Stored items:
%%
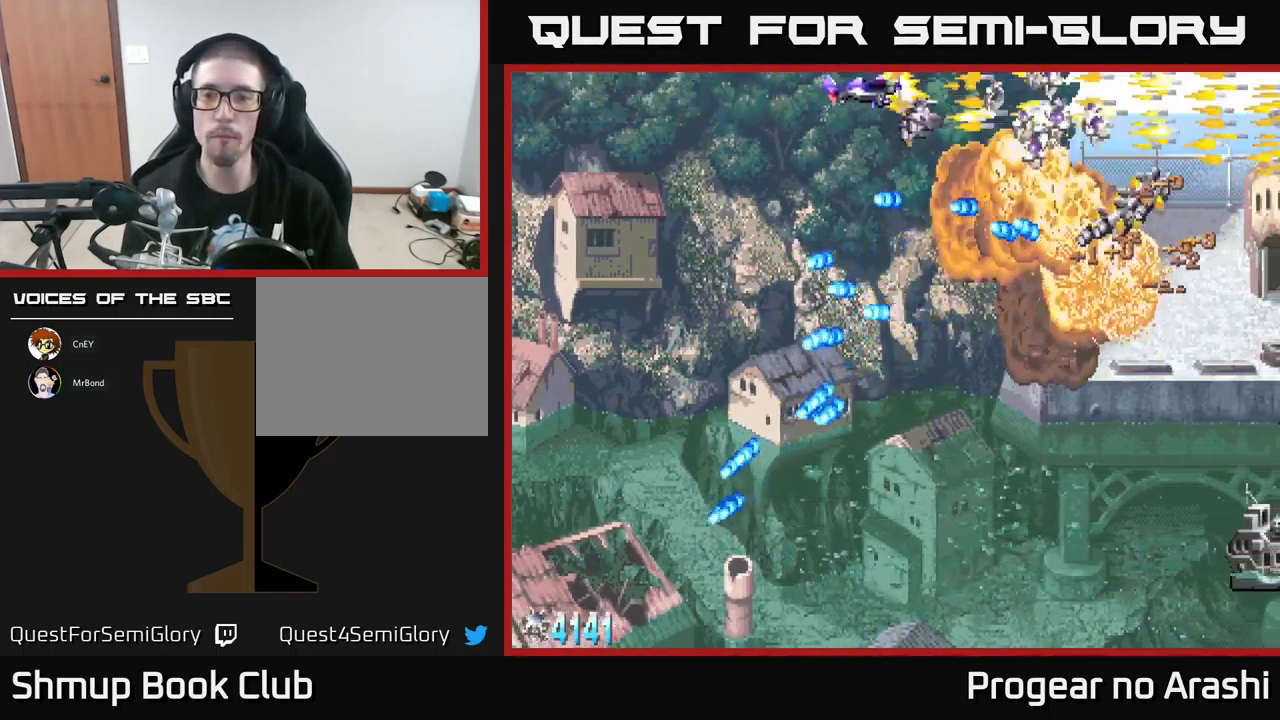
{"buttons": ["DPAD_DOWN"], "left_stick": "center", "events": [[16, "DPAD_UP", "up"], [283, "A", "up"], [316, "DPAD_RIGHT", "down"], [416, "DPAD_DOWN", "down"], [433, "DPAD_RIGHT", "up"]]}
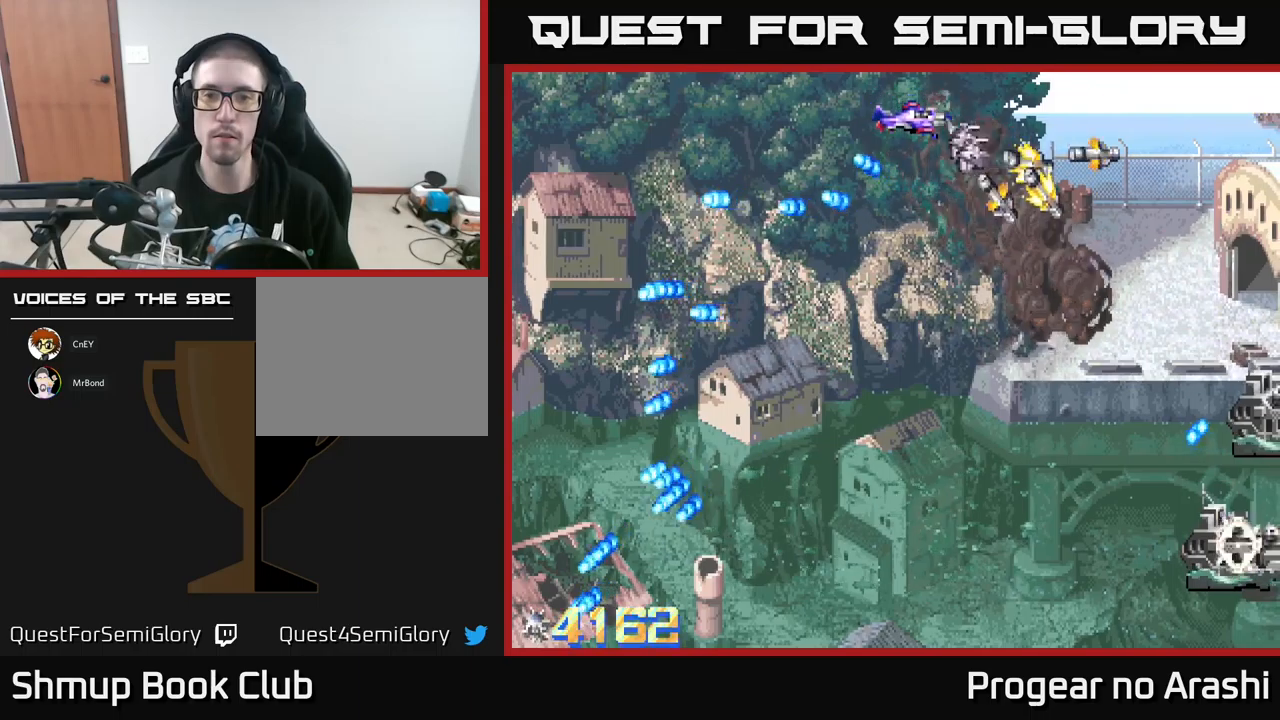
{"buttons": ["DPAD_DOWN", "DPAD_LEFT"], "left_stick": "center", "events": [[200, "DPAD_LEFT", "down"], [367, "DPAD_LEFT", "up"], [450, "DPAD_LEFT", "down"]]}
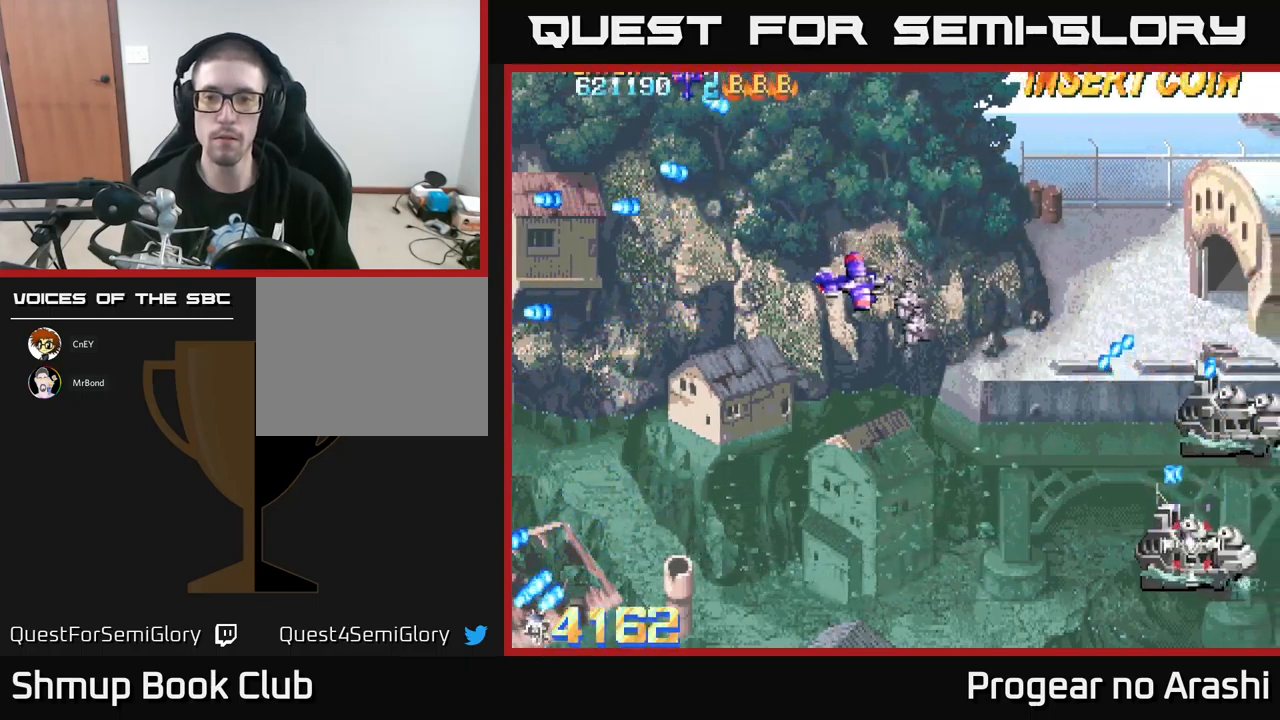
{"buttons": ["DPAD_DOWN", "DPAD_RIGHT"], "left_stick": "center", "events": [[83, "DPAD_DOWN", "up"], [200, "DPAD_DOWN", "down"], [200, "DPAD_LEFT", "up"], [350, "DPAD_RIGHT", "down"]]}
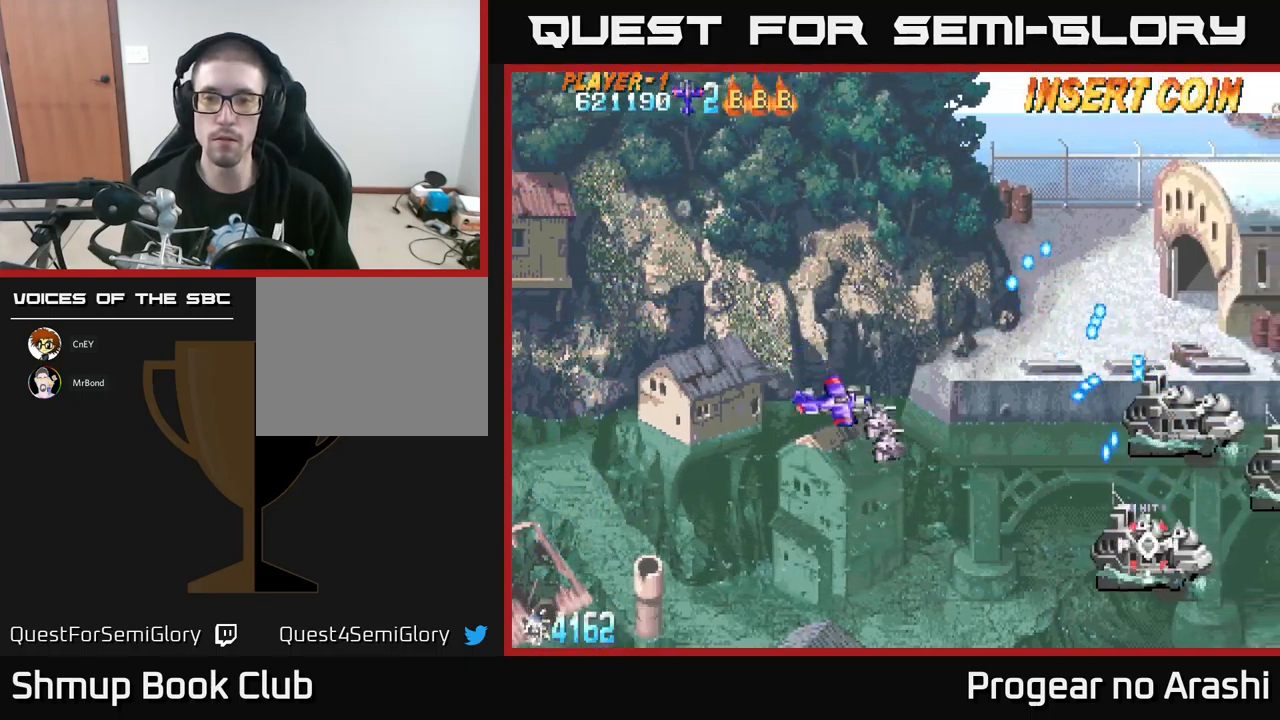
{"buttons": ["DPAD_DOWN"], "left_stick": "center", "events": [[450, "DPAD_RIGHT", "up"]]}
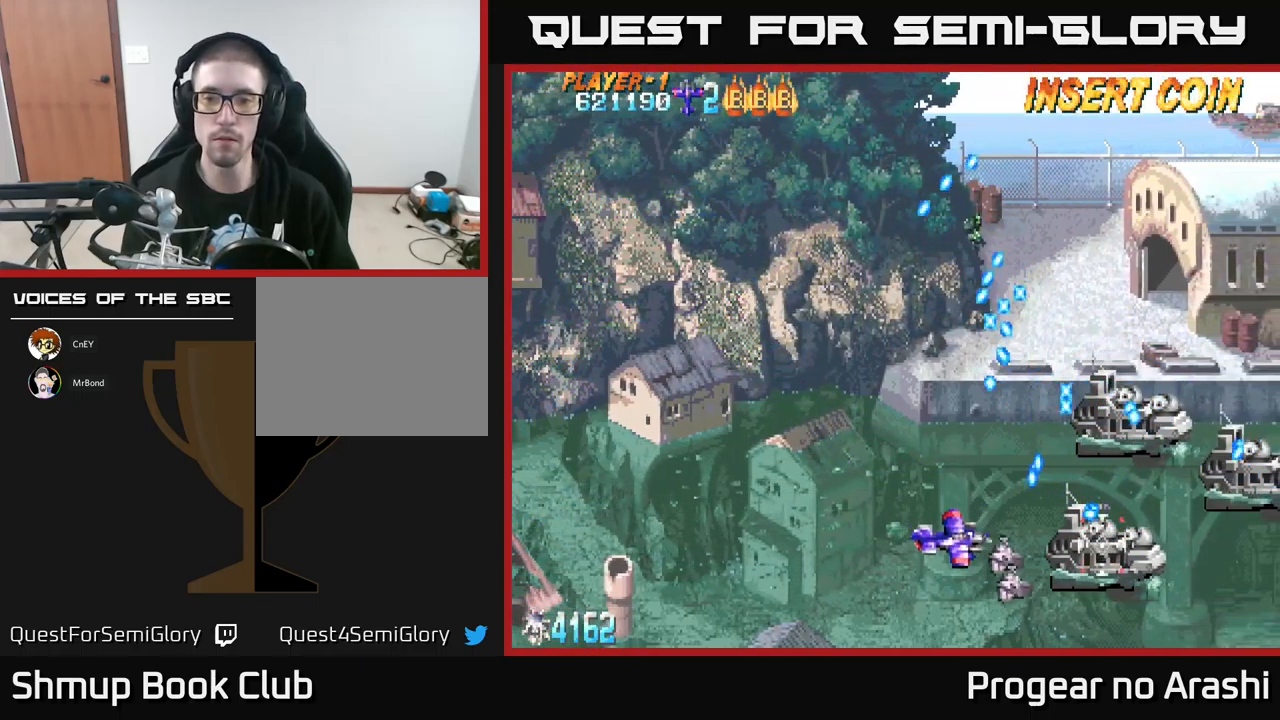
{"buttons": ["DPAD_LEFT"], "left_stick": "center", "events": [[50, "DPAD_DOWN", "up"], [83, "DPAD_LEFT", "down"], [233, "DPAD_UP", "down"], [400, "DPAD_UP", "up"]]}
%%
▶ [Task prompt]: The answer is the entries above, given again exactly, with no pictures among them.

▶ [Reply to the exercise]:
{"buttons": ["DPAD_DOWN"], "left_stick": "center", "events": [[16, "DPAD_UP", "up"], [283, "A", "up"], [316, "DPAD_RIGHT", "down"], [416, "DPAD_DOWN", "down"], [433, "DPAD_RIGHT", "up"]]}
{"buttons": ["DPAD_DOWN", "DPAD_LEFT"], "left_stick": "center", "events": [[200, "DPAD_LEFT", "down"], [367, "DPAD_LEFT", "up"], [450, "DPAD_LEFT", "down"]]}
{"buttons": ["DPAD_DOWN", "DPAD_RIGHT"], "left_stick": "center", "events": [[83, "DPAD_DOWN", "up"], [200, "DPAD_DOWN", "down"], [200, "DPAD_LEFT", "up"], [350, "DPAD_RIGHT", "down"]]}
{"buttons": ["DPAD_DOWN"], "left_stick": "center", "events": [[450, "DPAD_RIGHT", "up"]]}
{"buttons": ["DPAD_LEFT"], "left_stick": "center", "events": [[50, "DPAD_DOWN", "up"], [83, "DPAD_LEFT", "down"], [233, "DPAD_UP", "down"], [400, "DPAD_UP", "up"]]}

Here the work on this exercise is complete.